SELECTED EXTRACT
YoungXiyuan / DCA

This repository contains code used in the EMNLP 2019 paper "Learning Dynamic Context Augmentation for Global Entity Linking".
https://arxiv.org/abs/1909.02117
46 stars 15 forks source link

Error after 55th epoch while saving the model #5

Closed SravyaMadupu closed 4 years ago

SravyaMadupu commented 4 years ago

The model is running fine for 55 epochs and but at the 55th epoch when it is to be saved it is throwing an error as below. Any idea about this error?

epoch 54 total loss 0.2056220420028012 0.00021576289821909886 aida-A micro F1: 0.9303830497860348 aida-B micro F1: 0.9400222965440357 msnbc micro F1: 0.9426166794185157 aquaint micro F1: 0.8755244755244754 ace2004 micro F1: 0.8933601609657947 clueweb micro F1: 0.742094861660079 wikipedia micro F1: 0.7821906663708305 change learning rate to 0.0001 att_mat_diag tok_score_mat_diag entity2entity_mat_diag entity2entity_score_mat_diag knowledge2entity_mat_diag knowledge2entity_score_mat_diag type_emb cnn.weight cnn.bias score_combine.0.weight score_combine.0.bias score_combine.3.weight score_combine.3.bias save model to model Traceback (most recent call last): File "main.py", line 226, in ranker.train(conll.train, dev_datasets, config) File "/content/drive/My Drive/data.tar.gz (Unzipped Files)/DCA/ed_ranker.py", line 1032, in train self.model.save(self.args.model_path) File "/content/drive/My Drive/data.tar.gz (Unzipped Files)/DCA/abstract_word_entity.py", line 78, in save json.dump(config, f) File "/usr/lib/python3.6/json/init.py", line 179, in dump for chunk in iterable: File "/usr/lib/python3.6/json/encoder.py", line 430, in _iterencode yield from _iterencode_dict(o, _current_indent_level) File "/usr/lib/python3.6/json/encoder.py", line 404, in _iterencode_dict yield from chunks File "/usr/lib/python3.6/json/encoder.py", line 437, in _iterencode o = _default(o) File "/usr/lib/python3.6/json/encoder.py", line 180, in default o.class.name) TypeError: Object of type 'set' is not JSON serializable

YoungXiyuan commented 4 years ago

This is the first time that I have encountered this kind of problem which is never be reported by other users.

Saved data entries
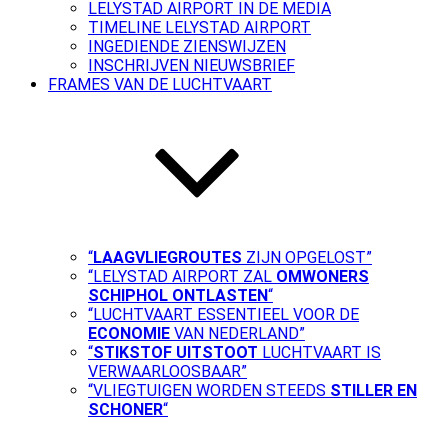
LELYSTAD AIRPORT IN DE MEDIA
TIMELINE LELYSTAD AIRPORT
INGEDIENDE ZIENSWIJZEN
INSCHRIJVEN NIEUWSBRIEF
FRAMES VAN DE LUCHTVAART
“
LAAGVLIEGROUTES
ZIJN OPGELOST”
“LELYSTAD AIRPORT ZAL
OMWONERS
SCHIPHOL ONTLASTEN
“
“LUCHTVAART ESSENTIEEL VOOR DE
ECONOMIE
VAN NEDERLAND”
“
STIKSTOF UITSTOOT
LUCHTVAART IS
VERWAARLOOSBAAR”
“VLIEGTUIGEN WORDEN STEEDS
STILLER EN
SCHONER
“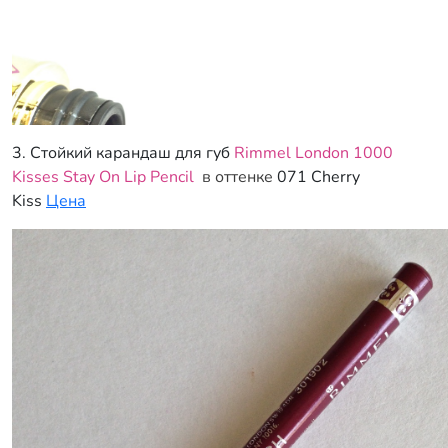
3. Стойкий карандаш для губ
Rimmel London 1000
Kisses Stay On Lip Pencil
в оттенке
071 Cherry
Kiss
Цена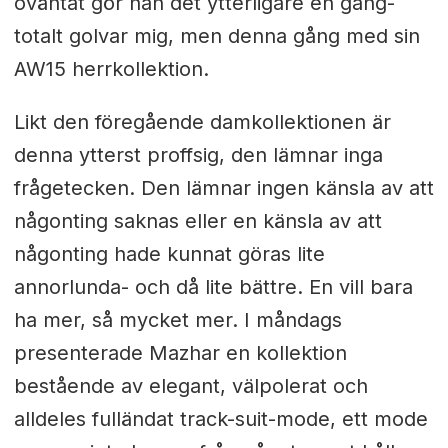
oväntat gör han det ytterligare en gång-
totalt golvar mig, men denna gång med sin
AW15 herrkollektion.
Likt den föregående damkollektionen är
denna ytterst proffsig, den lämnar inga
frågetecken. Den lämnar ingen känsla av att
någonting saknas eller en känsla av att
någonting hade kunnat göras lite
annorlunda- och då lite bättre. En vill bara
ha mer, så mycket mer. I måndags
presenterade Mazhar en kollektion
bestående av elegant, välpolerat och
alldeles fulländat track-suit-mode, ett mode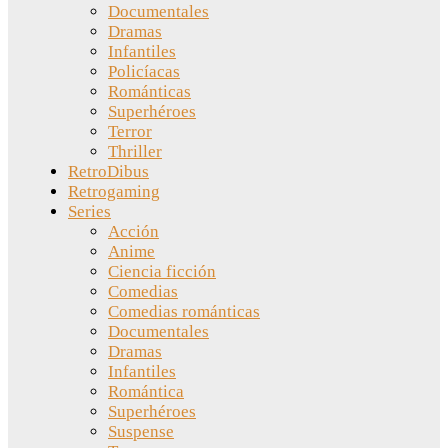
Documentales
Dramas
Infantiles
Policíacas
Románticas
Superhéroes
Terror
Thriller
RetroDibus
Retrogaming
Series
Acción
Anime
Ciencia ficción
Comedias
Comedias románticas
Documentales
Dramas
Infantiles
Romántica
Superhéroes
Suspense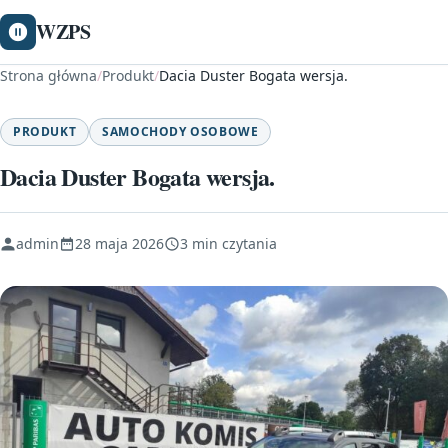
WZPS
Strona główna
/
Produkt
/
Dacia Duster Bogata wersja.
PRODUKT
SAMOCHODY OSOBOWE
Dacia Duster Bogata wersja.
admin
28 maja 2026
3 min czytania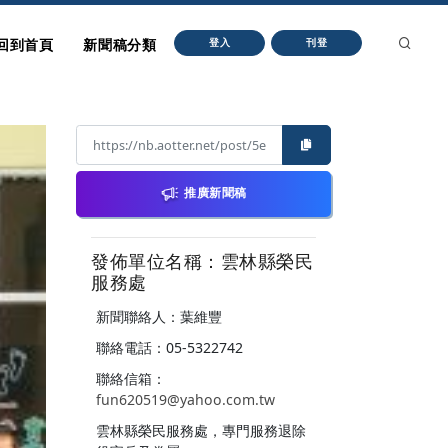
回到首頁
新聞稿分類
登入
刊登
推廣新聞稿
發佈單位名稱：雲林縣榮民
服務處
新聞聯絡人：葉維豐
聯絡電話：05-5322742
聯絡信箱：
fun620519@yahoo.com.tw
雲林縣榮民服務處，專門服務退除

WORK TASK 1
Answer these questions about the model-saving error thread:
(a) At which conference was the paper behind the repository presented?
(b) What micro F1 score on aida-B is logged for epoch 54?
(c) What exact TypeError message ends the traceback?
WORK TASK 2
Write a continuation of the model-saving error thread, picking up after its final sentence.

WRITTEN RESPONSE 1
(a) EMNLP 2019
(b) 0.9400222965440357
(c) Object of type 'set' is not JSON serializable

WRITTEN RESPONSE 2
Did that error occur when saving the model for the first time? Maybe it occured due to the unstable platform environment.

According to the error log "File '/content/drive/My Drive/data.tar.gz (Unzipped Files)/DCA/abstract_word_entity.py', line 78, in save json.dump(config, f)", I guess that maybe you need to place the DCA project in a normal directory instead of a .tar.gz file, give it a try. (-:

SravyaMadupu commented 4 years ago

It is just a file name. It is a normal directory. I unzipped the folder to google drive and the name was auto-generated. It is a normal directory. :-| Maybe the error is because of the changes I made then.

I have made some changes to the code to run it on CPU. Using GPU each epoch is taking a lot of time. Strangely on CPU epoch is able to run in 4 mins and on GPU each epoch is taking more than 45 minutes. Is the behavior normal?

YoungXiyuan commented 4 years ago

I apologize for that I have never encountered that strange problem before.

First, I would like to check which training method you choose? Supervised Learning or Reinforcement learning?

Second, is it convenient for you to provide some hardware information about your platform? We trained our framework on the one GeForce GTX 1080 card with 8GB memory and two Intel(R) Xeon(R) CPUs (E5-2683 v3@2.00GHz), with sufficient memory size (about 384 GB) and SSD storage (about 3.1 TB).

I have the impression that the DCA framework should run faster on GPU than CPU, and under the Supervised Learning settting, each epoch costs significantly less than 45 minutes on GPU while costs much more than 4 mins on CPU.

Maybe you could keep the reivsed code running and then check whether the final results are normal or not.

SravyaMadupu commented 4 years ago

I am trying to run supervised learning with using the arguments: --mode train --order offset --model_path model --method SL

I am running the code in google colab: The configuration is RAM: 12 GB Disk space is: 64 GB.

Supervised learning using GPU is running for more than an hour now and still, the first epoch is not completed yet.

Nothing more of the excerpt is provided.